When I build a config with git enabled with 2018.05-rc2 the git binaries in /usr/libexec/git-core are over 180MB.  When I build the same config with 2018.02.2 (and all other stable versions I have used over the last few years) the binaries are ~20MB or less.

Steps to reproduce:
1. Check out 2018.02.2 from git repo
2. Build the attached config.
3. Examine the git-core folder in the image tar file.
4. Check out 2018.05-rc2 from git repo
5. Build the attached config.
6. Examine the git-core folder in the image tar file.

My build system is openSUSE Leap 42.3 fully patched.
Comment 1 Arnout Vandecappelle 2018-05-27 14:40:51 UTC
I was not able to reproduce the issue with the given config. The executables are all hardlinked with eachother in both versions.

Are you sure you don't have some post-image script that clones the hardlinks?

I suspected patchelf as a potential culprit, but it does open(fileName, O_TRUNC | O_WRONLY) which should preserve hardlinks (as proven by bug 11031).

Can you check if the copies are made during the install of git itself, or during the target-finalize step, or maybe even during rootfs generation?
Comment 2 Paul Stewart 2018-05-27 17:37:30 UTC
(In reply to Arnout Vandecappelle from comment #1)

The post scripts only run if they are called out in the config, right?  Either way, none of my scripts do anything with git.  I can definitely reproduce with the attached, minimal, config.

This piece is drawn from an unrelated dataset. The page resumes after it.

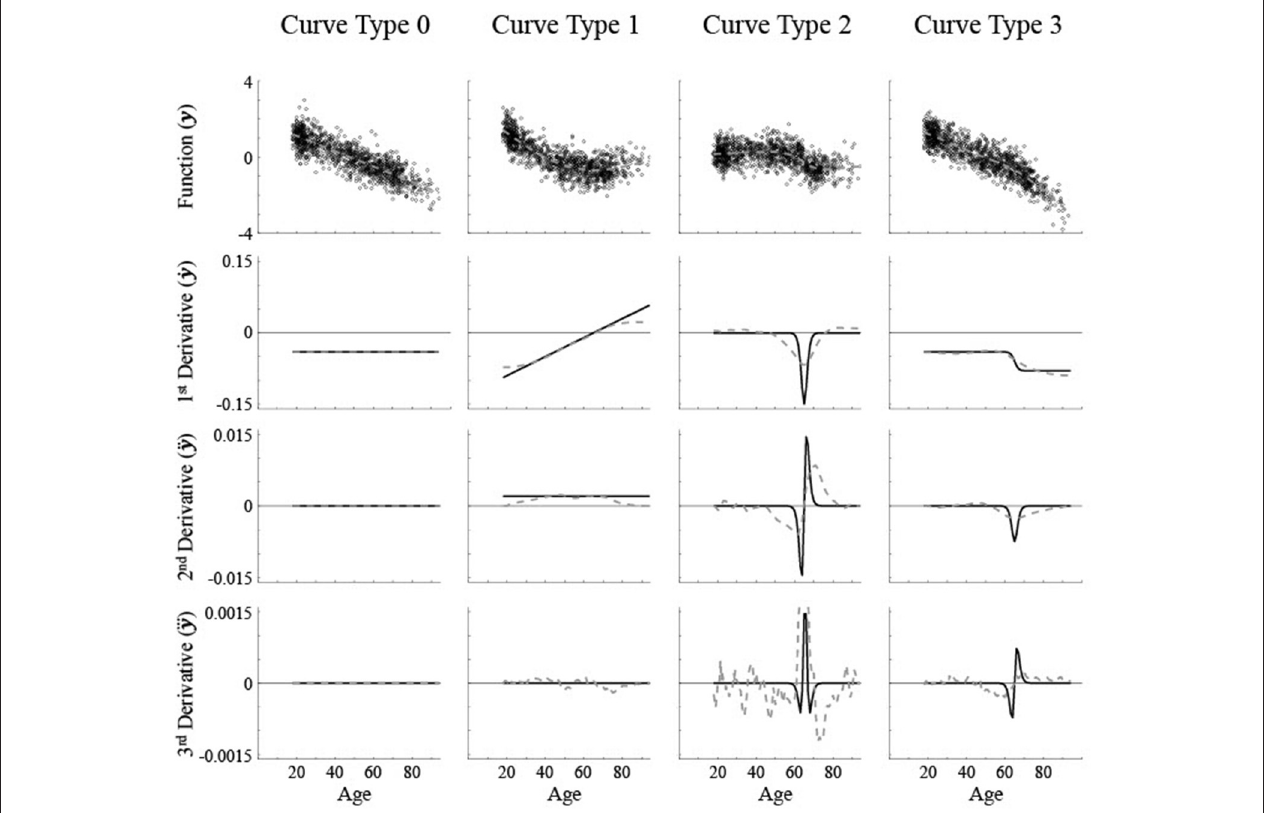
FIGURE 1 | Simulated data along with the first three derivatives of the best fit smoothing spline (gray dashed lines). The actual curve (black solid line) that the simulated data is based on is shown in the first derivative row. A medium level of noise ( σ 0.5) was used. The critical age for all non-linear curves is 65. Curve Type 0 = has a constant first derivative, aka maturation rate, with no critical age. Curve Type 1 has a linear maturation rate with a critical age at the 1st derivative zero point. Curve Type 2 has a Gaussian maturation rate with a critical age at a 2nd derivative zero point. Curve Type 3 has a sigmoidal maturation rate with a critical age at a 3rd derivative zero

The binaries are normal in target/usr/libexec/git-core. So I think you're on the right track.

What's the best way for me to determine: "if the copies are made during the install of git itself, or during the target-finalize step, or maybe even during rootfs generation"?
Comment 3 Peter Korsgaard 2018-05-27 20:25:50 UTC
(In reply to Paul Stewart from comment #2)
# The binaries are normal in target/usr/libexec/git-core. So I think you're on the right track.

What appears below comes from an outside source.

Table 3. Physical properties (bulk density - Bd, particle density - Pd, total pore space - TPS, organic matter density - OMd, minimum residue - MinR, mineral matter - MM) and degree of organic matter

Ahh, now we are talking. This I can reproduce:

du -hs target images/rootfs.tar
17M     target
191M    images/rootfs.tar

I will take a closer look and see where this comes from.
Comment 4 Peter Korsgaard 2018-05-27 20:51:10 UTC
This was indeed caused by a recent change to make a copy of output/target before running the file system hooks and generate file systems, and this copy used rsync without the -H (preserve hard links) option.